» **Work instructions**
Please print the records below exactly as they are written.

Stored data:
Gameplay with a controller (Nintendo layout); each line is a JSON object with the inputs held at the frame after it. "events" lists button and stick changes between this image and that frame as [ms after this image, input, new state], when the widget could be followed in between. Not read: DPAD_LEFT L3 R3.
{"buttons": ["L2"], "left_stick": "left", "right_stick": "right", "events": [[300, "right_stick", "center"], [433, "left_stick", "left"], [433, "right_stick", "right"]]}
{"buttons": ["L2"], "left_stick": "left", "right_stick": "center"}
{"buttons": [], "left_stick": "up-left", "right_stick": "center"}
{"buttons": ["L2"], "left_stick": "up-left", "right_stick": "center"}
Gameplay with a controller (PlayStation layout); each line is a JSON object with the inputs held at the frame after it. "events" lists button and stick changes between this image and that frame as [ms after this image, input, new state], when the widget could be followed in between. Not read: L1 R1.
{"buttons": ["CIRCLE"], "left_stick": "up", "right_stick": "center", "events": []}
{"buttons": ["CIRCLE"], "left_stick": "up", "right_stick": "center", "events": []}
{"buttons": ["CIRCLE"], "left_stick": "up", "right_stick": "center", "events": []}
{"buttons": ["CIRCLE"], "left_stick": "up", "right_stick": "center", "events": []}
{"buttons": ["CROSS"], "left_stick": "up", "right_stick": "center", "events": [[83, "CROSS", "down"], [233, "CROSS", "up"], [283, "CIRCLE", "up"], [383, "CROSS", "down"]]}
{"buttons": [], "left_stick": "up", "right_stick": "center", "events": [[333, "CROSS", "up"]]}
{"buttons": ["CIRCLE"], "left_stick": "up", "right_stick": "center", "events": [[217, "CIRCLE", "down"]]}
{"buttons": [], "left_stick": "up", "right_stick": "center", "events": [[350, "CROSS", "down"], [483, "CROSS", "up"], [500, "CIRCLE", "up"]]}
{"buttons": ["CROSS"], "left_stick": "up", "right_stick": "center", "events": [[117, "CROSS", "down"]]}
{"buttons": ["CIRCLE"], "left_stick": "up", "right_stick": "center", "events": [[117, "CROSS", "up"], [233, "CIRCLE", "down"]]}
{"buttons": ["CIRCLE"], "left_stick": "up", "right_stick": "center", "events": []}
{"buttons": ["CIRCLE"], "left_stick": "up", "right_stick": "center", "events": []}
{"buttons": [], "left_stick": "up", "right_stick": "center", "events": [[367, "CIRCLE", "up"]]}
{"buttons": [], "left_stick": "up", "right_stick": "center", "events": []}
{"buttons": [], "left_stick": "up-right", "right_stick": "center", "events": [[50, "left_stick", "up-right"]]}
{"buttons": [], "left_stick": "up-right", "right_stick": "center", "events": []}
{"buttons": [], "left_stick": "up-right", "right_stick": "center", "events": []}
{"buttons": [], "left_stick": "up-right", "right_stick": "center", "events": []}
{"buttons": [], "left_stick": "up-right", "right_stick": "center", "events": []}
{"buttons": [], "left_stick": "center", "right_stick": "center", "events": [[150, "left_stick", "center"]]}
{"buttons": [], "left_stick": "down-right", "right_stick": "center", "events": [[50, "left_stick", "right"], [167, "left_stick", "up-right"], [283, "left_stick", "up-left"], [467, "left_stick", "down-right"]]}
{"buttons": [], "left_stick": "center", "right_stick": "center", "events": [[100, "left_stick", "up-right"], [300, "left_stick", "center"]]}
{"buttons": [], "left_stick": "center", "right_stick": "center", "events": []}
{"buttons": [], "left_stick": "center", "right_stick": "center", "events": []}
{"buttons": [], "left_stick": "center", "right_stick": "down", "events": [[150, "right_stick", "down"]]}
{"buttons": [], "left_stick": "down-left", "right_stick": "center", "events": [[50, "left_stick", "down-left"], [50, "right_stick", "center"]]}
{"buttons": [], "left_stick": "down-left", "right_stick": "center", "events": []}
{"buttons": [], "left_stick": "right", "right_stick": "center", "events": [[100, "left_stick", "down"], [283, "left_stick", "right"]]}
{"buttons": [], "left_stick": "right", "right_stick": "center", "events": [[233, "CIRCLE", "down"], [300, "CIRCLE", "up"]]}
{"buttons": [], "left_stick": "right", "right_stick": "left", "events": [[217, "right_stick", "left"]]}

» **Written reply**
Gameplay with a controller (Nintendo layout); each line is a JSON object with the inputs held at the frame after it. "events" lists button and stick changes between this image and that frame as [ms after this image, input, new state], when the widget could be followed in between. Not read: DPAD_LEFT L3 R3.
{"buttons": ["L2"], "left_stick": "left", "right_stick": "right", "events": [[300, "right_stick", "center"], [433, "left_stick", "left"], [433, "right_stick", "right"]]}
{"buttons": ["L2"], "left_stick": "left", "right_stick": "center"}
{"buttons": [], "left_stick": "up-left", "right_stick": "center"}
{"buttons": ["L2"], "left_stick": "up-left", "right_stick": "center"}
Gameplay with a controller (PlayStation layout); each line is a JSON object with the inputs held at the frame after it. "events" lists button and stick changes between this image and that frame as [ms after this image, input, new state], when the widget could be followed in between. Not read: L1 R1.
{"buttons": ["CIRCLE"], "left_stick": "up", "right_stick": "center", "events": []}
{"buttons": ["CIRCLE"], "left_stick": "up", "right_stick": "center", "events": []}
{"buttons": ["CIRCLE"], "left_stick": "up", "right_stick": "center", "events": []}
{"buttons": ["CIRCLE"], "left_stick": "up", "right_stick": "center", "events": []}
{"buttons": ["CROSS"], "left_stick": "up", "right_stick": "center", "events": [[83, "CROSS", "down"], [233, "CROSS", "up"], [283, "CIRCLE", "up"], [383, "CROSS", "down"]]}
{"buttons": [], "left_stick": "up", "right_stick": "center", "events": [[333, "CROSS", "up"]]}
{"buttons": ["CIRCLE"], "left_stick": "up", "right_stick": "center", "events": [[217, "CIRCLE", "down"]]}
{"buttons": [], "left_stick": "up", "right_stick": "center", "events": [[350, "CROSS", "down"], [483, "CROSS", "up"], [500, "CIRCLE", "up"]]}
{"buttons": ["CROSS"], "left_stick": "up", "right_stick": "center", "events": [[117, "CROSS", "down"]]}
{"buttons": ["CIRCLE"], "left_stick": "up", "right_stick": "center", "events": [[117, "CROSS", "up"], [233, "CIRCLE", "down"]]}
{"buttons": ["CIRCLE"], "left_stick": "up", "right_stick": "center", "events": []}
{"buttons": ["CIRCLE"], "left_stick": "up", "right_stick": "center", "events": []}
{"buttons": [], "left_stick": "up", "right_stick": "center", "events": [[367, "CIRCLE", "up"]]}
{"buttons": [], "left_stick": "up", "right_stick": "center", "events": []}
{"buttons": [], "left_stick": "up-right", "right_stick": "center", "events": [[50, "left_stick", "up-right"]]}
{"buttons": [], "left_stick": "up-right", "right_stick": "center", "events": []}
{"buttons": [], "left_stick": "up-right", "right_stick": "center", "events": []}
{"buttons": [], "left_stick": "up-right", "right_stick": "center", "events": []}
{"buttons": [], "left_stick": "up-right", "right_stick": "center", "events": []}
{"buttons": [], "left_stick": "center", "right_stick": "center", "events": [[150, "left_stick", "center"]]}
{"buttons": [], "left_stick": "down-right", "right_stick": "center", "events": [[50, "left_stick", "right"], [167, "left_stick", "up-right"], [283, "left_stick", "up-left"], [467, "left_stick", "down-right"]]}
{"buttons": [], "left_stick": "center", "right_stick": "center", "events": [[100, "left_stick", "up-right"], [300, "left_stick", "center"]]}
{"buttons": [], "left_stick": "center", "right_stick": "center", "events": []}
{"buttons": [], "left_stick": "center", "right_stick": "center", "events": []}
{"buttons": [], "left_stick": "center", "right_stick": "down", "events": [[150, "right_stick", "down"]]}
{"buttons": [], "left_stick": "down-left", "right_stick": "center", "events": [[50, "left_stick", "down-left"], [50, "right_stick", "center"]]}
{"buttons": [], "left_stick": "down-left", "right_stick": "center", "events": []}
{"buttons": [], "left_stick": "right", "right_stick": "center", "events": [[100, "left_stick", "down"], [283, "left_stick", "right"]]}
{"buttons": [], "left_stick": "right", "right_stick": "center", "events": [[233, "CIRCLE", "down"], [300, "CIRCLE", "up"]]}
{"buttons": [], "left_stick": "right", "right_stick": "left", "events": [[217, "right_stick", "left"]]}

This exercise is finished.